#### Problem to solve:
All lines below between the line with "Nezávislý denník" and the line with "Ποιο είναι το", including both, must be copied exactly, and the pictures must be omitted.

........

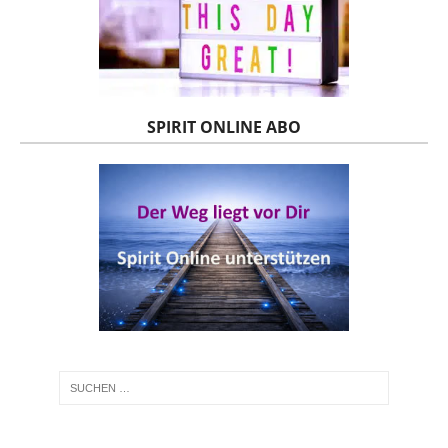
SPIRIT ONLINE ABO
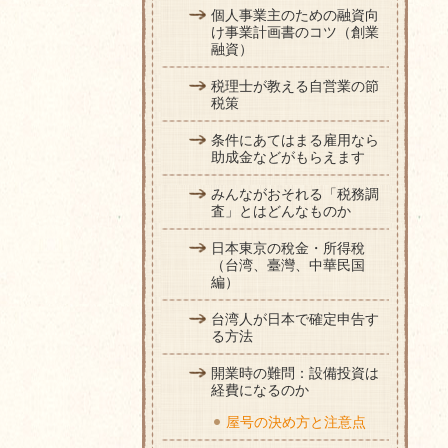
個人事業主のための融資向
け事業計画書のコツ（創業
融資）
税理士が教える自営業の節
税策
条件にあてはまる雇用なら
助成金などがもらえます
みんながおそれる「税務調
査」とはどんなものか
日本東京の稅金・所得稅
（台湾、臺灣、中華民国
編）
台湾人が日本で確定申告す
る方法
開業時の難問：設備投資は
経費になるのか
屋号の決め方と注意点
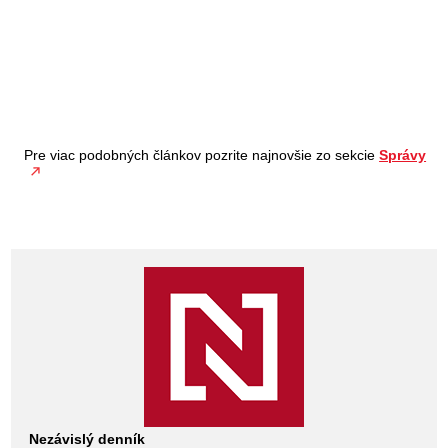
Pre viac podobných článkov pozrite najnovšie zo sekcie
Správy
Nezávislý denník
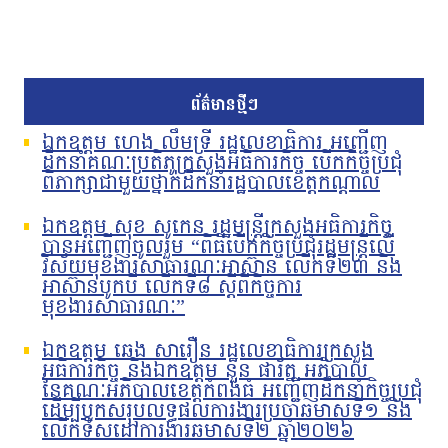
ព័ត៌មានថ្មីៗ
ឯកឧត្តម ហេង លឹមទ្រី រដ្ឋលេខាធិការ អញ្ជើញ
ដឹកនាំគណៈប្រតិភូក្រសួងអធិការកិច្ច បើកកិច្ចប្រជុំ
ពិភាក្សាជាមួយថ្នាក់ដឹកនាំរដ្ឋបាលខេត្តកណ្តាល
ឯកឧត្តម សុខ សូកេន រដ្ឋមន្រ្តីក្រសួងអធិការកិច្ច
បានអញ្ជើញចូលរួម “ពិធីបើកកិច្ចប្រជុំរដ្ឋមន្ត្រីលើ
វិស័យមុខងារសាធារណៈអាស៊ាន លើកទី២៣ និង
អាស៊ានបូកបី លើកទី៨ ស្តីពីកិច្ចការ
មុខងារសាធារណៈ”
ឯកឧត្តម ឆេង សារឿន រដ្ឋលេខាធិការក្រសួង
អធិការកិច្ច និងឯកឧត្តម នួន ផារ័ត្ន អភិបាល
នៃគណៈអភិបាលខេត្តកំពង់ធំ អញ្ជើញដឹកនាំកិច្ចប្រជុំ
ដើម្បីបូកសរុបលទ្ធផលការងារប្រចាំឆមាសទី១ និង
លើកទិសដៅការងារឆមាសទី២ ឆ្នាំ២០២៦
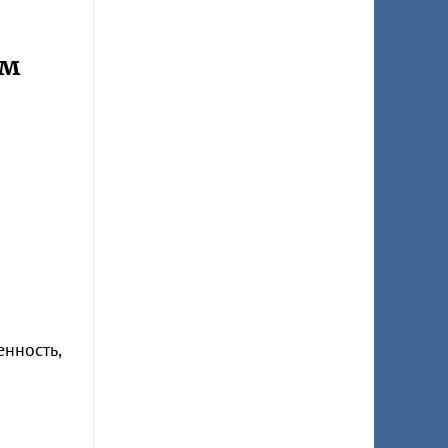
ом
енность,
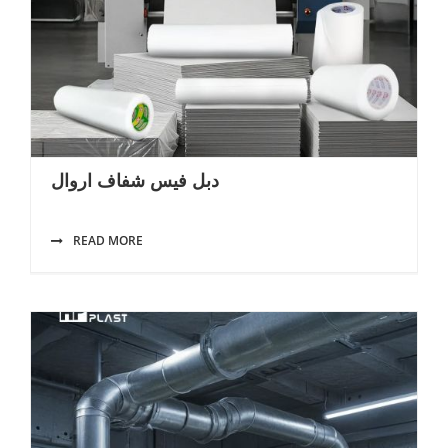
دبل فيس شفاف اروال
READ MORE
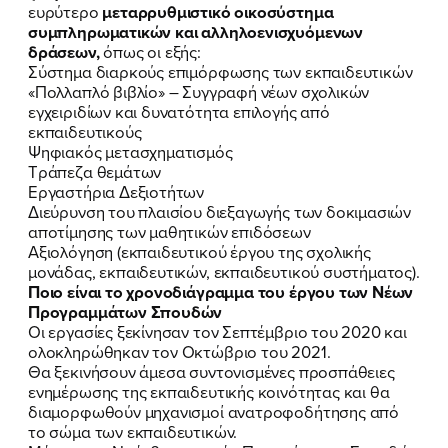
ευρύτερο
μεταρρυθμιστικό οικοσύστημα
συμπληρωματικών και αλληλοενισχυόμενων
δράσεων,
όπως οι εξής:
Σύστημα διαρκούς επιμόρφωσης των εκπαιδευτικών
«Πολλαπλό βιβλίο» – Συγγραφή νέων σχολικών
εγχειριδίων και δυνατότητα επιλογής από
εκπαιδευτικούς
Ψηφιακός μετασχηματισμός
Τράπεζα θεμάτων
Εργαστήρια Δεξιοτήτων
Διεύρυνση του πλαισίου διεξαγωγής των δοκιμασιών
αποτίμησης των μαθητικών επιδόσεων
Αξιολόγηση (εκπαιδευτικού έργου της σχολικής
μονάδας, εκπαιδευτικών, εκπαιδευτικού συστήματος).
Ποιο είναι το χρονοδιάγραμμα του έργου των Νέων
Προγραμμάτων Σπουδών
Οι εργασίες ξεκίνησαν τον Σεπτέμβριο του 2020 και
ολοκληρώθηκαν τον Οκτώβριο του 2021.
Θα ξεκινήσουν άμεσα συντονισμένες προσπάθειες
ενημέρωσης της εκπαιδευτικής κοινότητας και θα
διαμορφωθούν μηχανισμοί ανατροφοδήτησης από
το σώμα των εκπαιδευτικών.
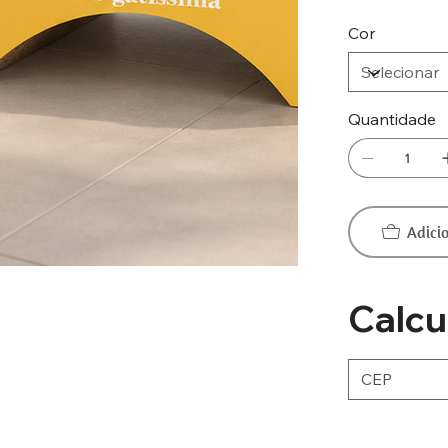
Cor
Quantidade
Adici
Calcu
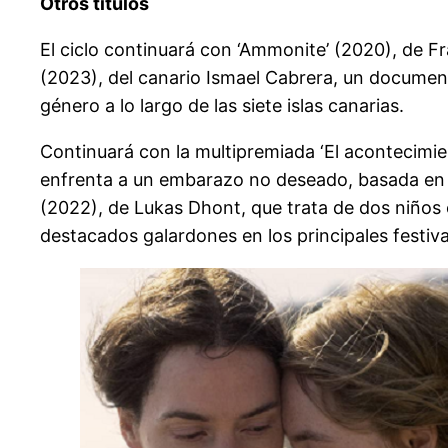
Otros títulos
El ciclo continuará con ‘Ammonite’ (2020), de Fr
(2023), del canario Ismael Cabrera, un document
género a lo largo de las siete islas canarias.
Continuará con la multipremiada ‘El acontecimie
enfrenta a un embarazo no deseado, basada en la 
(2022), de Lukas Dhont, que trata de dos niños
destacados galardones en los principales festiva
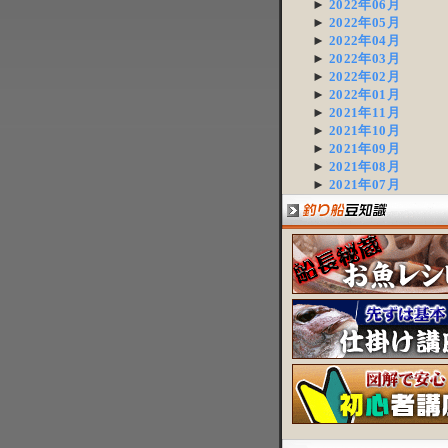
►
2022年06月
►
2022年05月
►
2022年04月
►
2022年03月
►
2022年02月
►
2022年01月
►
2021年11月
►
2021年10月
►
2021年09月
►
2021年08月
►
2021年07月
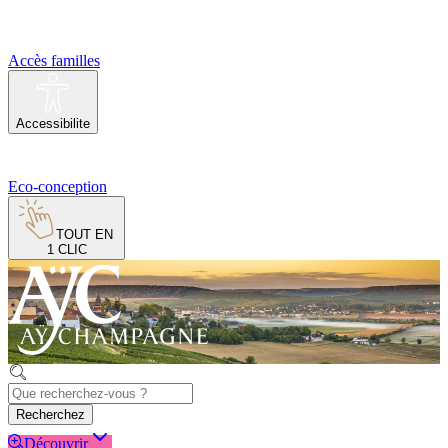
Accès familles
Accessibilite
Eco-conception
TOUT EN
1 CLIC
Recherchez
Découvrir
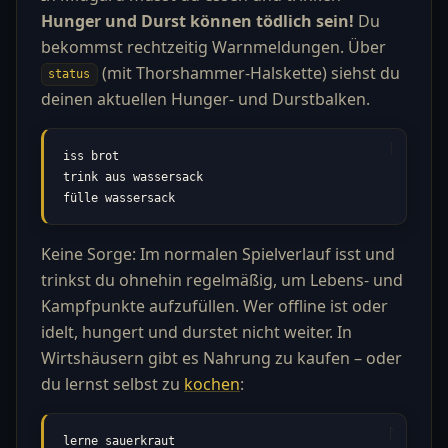
Hunger und Durst können tödlich sein!
Du
bekommst rechtzeitig Warnmeldungen. Über
(mit Thorshammer-Halskette) siehst du
status
deinen aktuellen Hunger- und Durstbalken.
iss brot

trink aus wassersack

fülle wassersack
Keine Sorge: Im normalen Spielverlauf isst und
trinkst du ohnehin regelmäßig, um Lebens- und
Kampfpunkte aufzufüllen. Wer offline ist oder
idelt, hungert und durstet nicht weiter. In
Wirtshäusern gibt es Nahrung zu kaufen – oder
du lernst selbst zu
kochen
:
lerne sauerkraut
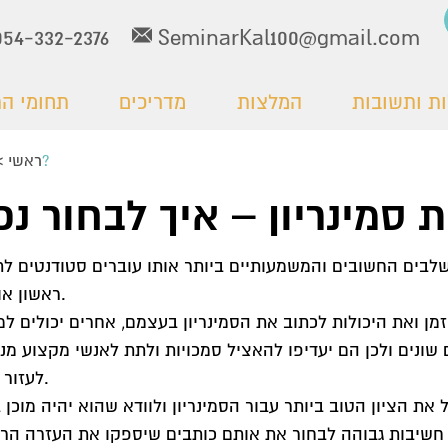
054-332-2376
SeminarKal100@gmail.com
ת ותשובות
המלצות
מדריכים
תחומי ה
כתיבת סמינריון – איך לבחור נכון?
ראשי
>
בים החשובים והמשמעותיים ביותר אותו עוברים סטודנטים לת
ראשון או שני.
ן ואת היכולות לכתוב את הסמינריון בעצמם, אחרים יכולים למ
ונים ולכן הם יעדיפו להאציל סמכויות ולתת לאנשי מקצוע מנו
לעזור להם.
את הציון הטוב ביותר עבור הסמינריון ולוודא שהוא יהיה מוכן 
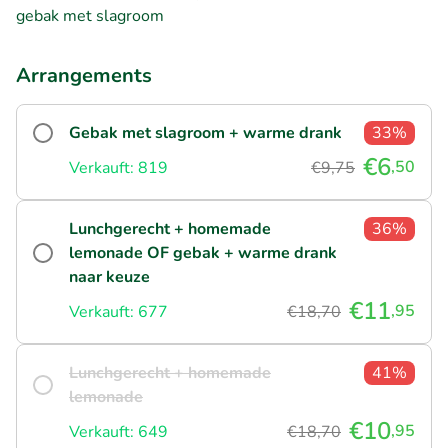
gebak met slagroom
Arrangements
Gebak met slagroom + warme drank
33%
€6
,50
Verkauft: 819
€9,75
Lunchgerecht + homemade
36%
lemonade OF gebak + warme drank
naar keuze
€11
,95
Verkauft: 677
€18,70
Lunchgerecht + homemade
41%
lemonade
€10
,95
Verkauft: 649
€18,70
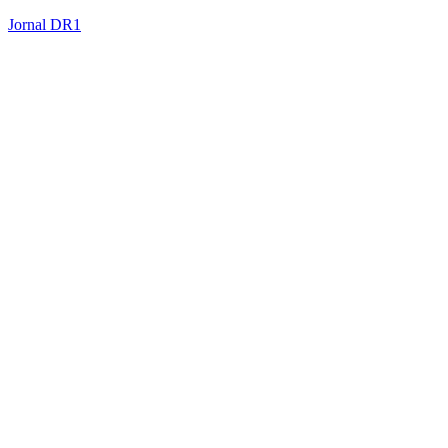
Jornal DR1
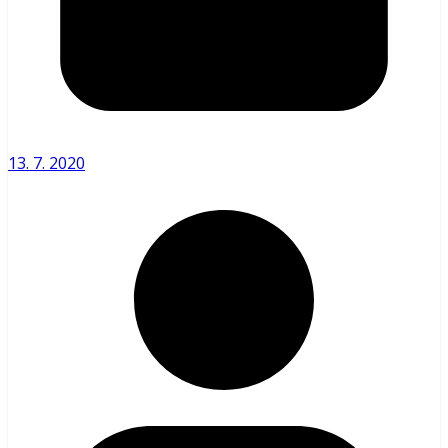
13. 7. 2020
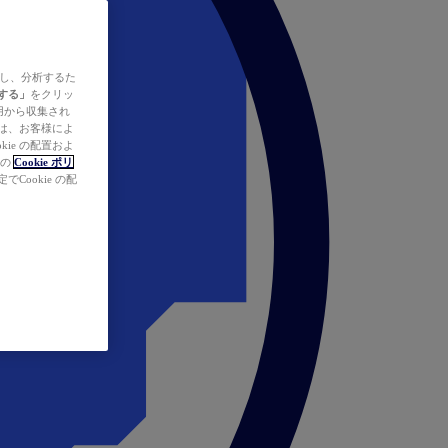
ズし、分析するた
する」
をクリッ
の使用から収集され
タは、お客様によ
ie の配置およ
社の
Cookie ポリ
Cookie の配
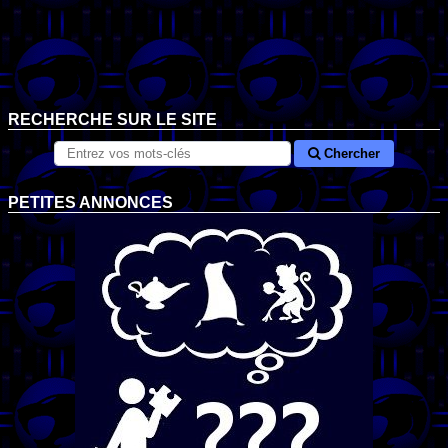
RECHERCHE SUR LE SITE
Chercher
PETITES ANNONCES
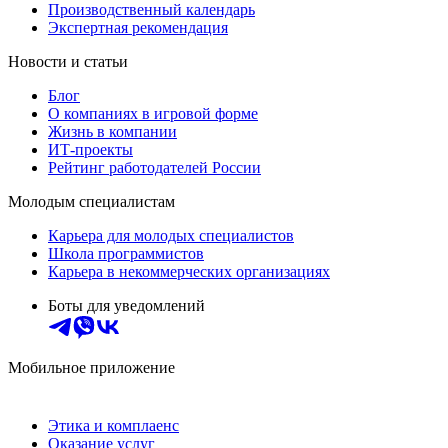
Производственный календарь
Экспертная рекомендация
Новости и статьи
Блог
О компаниях в игровой форме
Жизнь в компании
ИТ-проекты
Рейтинг работодателей России
Молодым специалистам
Карьера для молодых специалистов
Школа программистов
Карьера в некоммерческих организациях
Боты для уведомлений
Мобильное приложение
Этика и комплаенс
Оказание услуг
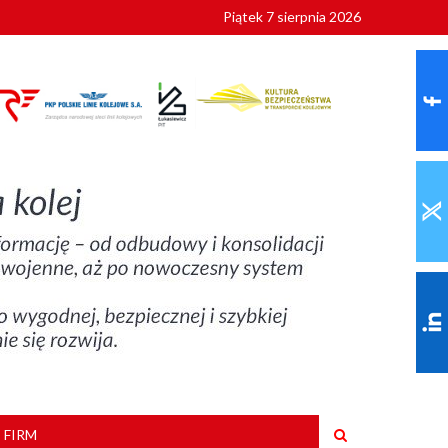
Piątek 7 sierpnia 2026
ionalnych
szkoły
 FIRM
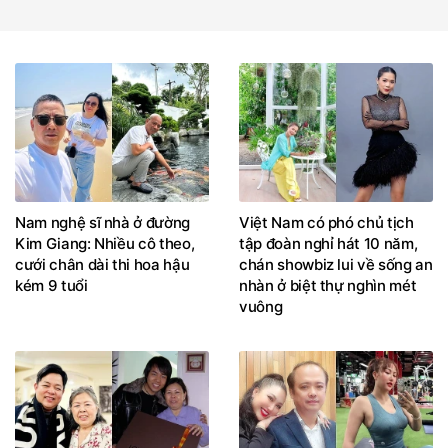
Nam nghệ sĩ nhà ở đường
Việt Nam có phó chủ tịch
Kim Giang: Nhiều cô theo,
tập đoàn nghỉ hát 10 năm,
cưới chân dài thi hoa hậu
chán showbiz lui về sống an
kém 9 tuổi
nhàn ở biệt thự nghìn mét
vuông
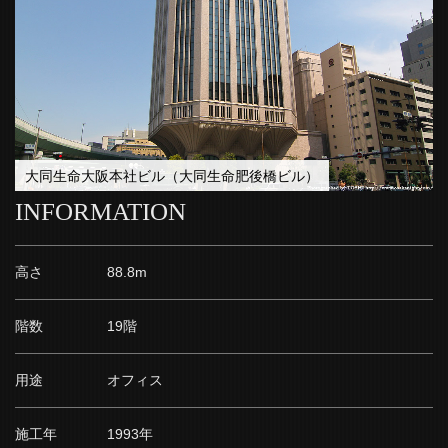
大同生命大阪本社ビル（大同生命肥後橋ビル）
INFORMATION
高さ
88.8m
階数
19階
用途
オフィス
施工年
1993年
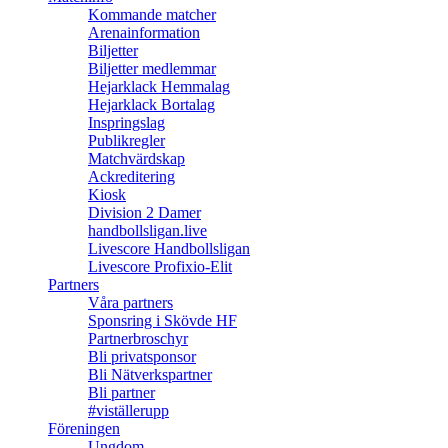
Kommande matcher
Arenainformation
Biljetter
Biljetter medlemmar
Hejarklack Hemmalag
Hejarklack Bortalag
Inspringslag
Publikregler
Matchvärdskap
Ackreditering
Kiosk
Division 2 Damer
handbollsligan.live
Livescore Handbollsligan
Livescore Profixio-Elit
Partners
Våra partners
Sponsring i Skövde HF
Partnerbroschyr
Bli privatsponsor
Bli Nätverkspartner
Bli partner
#viställerupp
Föreningen
Ungdom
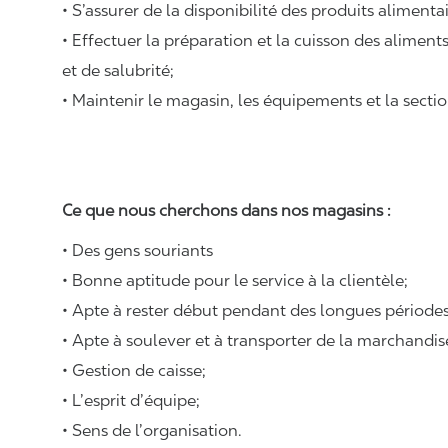
• S’assurer de la disponibilité des produits alimenta
• Effectuer la préparation et la cuisson des alimen
et de salubrité;
• Maintenir le magasin, les équipements et la sectio
Ce que nous cherchons dans nos magasins :
• Des gens souriants
• Bonne aptitude pour le service à la clientèle;
• Apte à rester début pendant des longues périodes
• Apte à soulever et à transporter de la marchandi
• Gestion de caisse;
• L’esprit d’équipe;
• Sens de l’organisation.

........

#### Task solution:
Nezávislý denník
ព័ត៌មានថ្មីៗ
ឯកឧត្តម ហេង លឹមទ្រី រដ្ឋលេខាធិការ អញ្ជើញ
ដឹកនាំគណៈប្រតិភូក្រសួងអធិការកិច្ច បើកកិច្ចប្រជុំ
ពិភាក្សាជាមួយថ្នាក់ដឹកនាំរដ្ឋបាលខេត្តកណ្តាល
ឯកឧត្តម សុខ សូកេន រដ្ឋមន្រ្តីក្រសួងអធិការកិច្ច
បានអញ្ជើញចូលរួម “ពិធីបើកកិច្ចប្រជុំរដ្ឋមន្ត្រីលើ
វិស័យមុខងារសាធារណៈអាស៊ាន លើកទី២៣ និង
អាស៊ានបូកបី លើកទី៨ ស្តីពីកិច្ចការ
មុខងារសាធារណៈ”
ឯកឧត្តម ឆេង សារឿន រដ្ឋលេខាធិការក្រសួង
អធិការកិច្ច និងឯកឧត្តម នួន ផារ័ត្ន អភិបាល
នៃគណៈអភិបាលខេត្តកំពង់ធំ អញ្ជើញដឹកនាំកិច្ចប្រជុំ
ដើម្បីបូកសរុបលទ្ធផលការងារប្រចាំឆមាសទី១ និង
លើកទិសដៅការងារឆមាសទី២ ឆ្នាំ២០២៦
ом
енность,
دبل فيس شفاف اروال
READ MORE
ευρύτερο
μεταρρυθμιστικό οικοσύστημα
συμπληρωματικών και αλληλοενισχυόμενων
δράσεων,
όπως οι εξής:
Σύστημα διαρκούς επιμόρφωσης των εκπαιδευτικών
«Πολλαπλό βιβλίο» – Συγγραφή νέων σχολικών
εγχειριδίων και δυνατότητα επιλογής από
εκπαιδευτικούς
Ψηφιακός μετασχηματισμός
Τράπεζα θεμάτων
Εργαστήρια Δεξιοτήτων
Διεύρυνση του πλαισίου διεξαγωγής των δοκιμασιών
αποτίμησης των μαθητικών επιδόσεων
Αξιολόγηση (εκπαιδευτικού έργου της σχολικής
μονάδας, εκπαιδευτικών, εκπαιδευτικού συστήματος).
Ποιο είναι το χρονοδιάγραμμα του έργου των Νέων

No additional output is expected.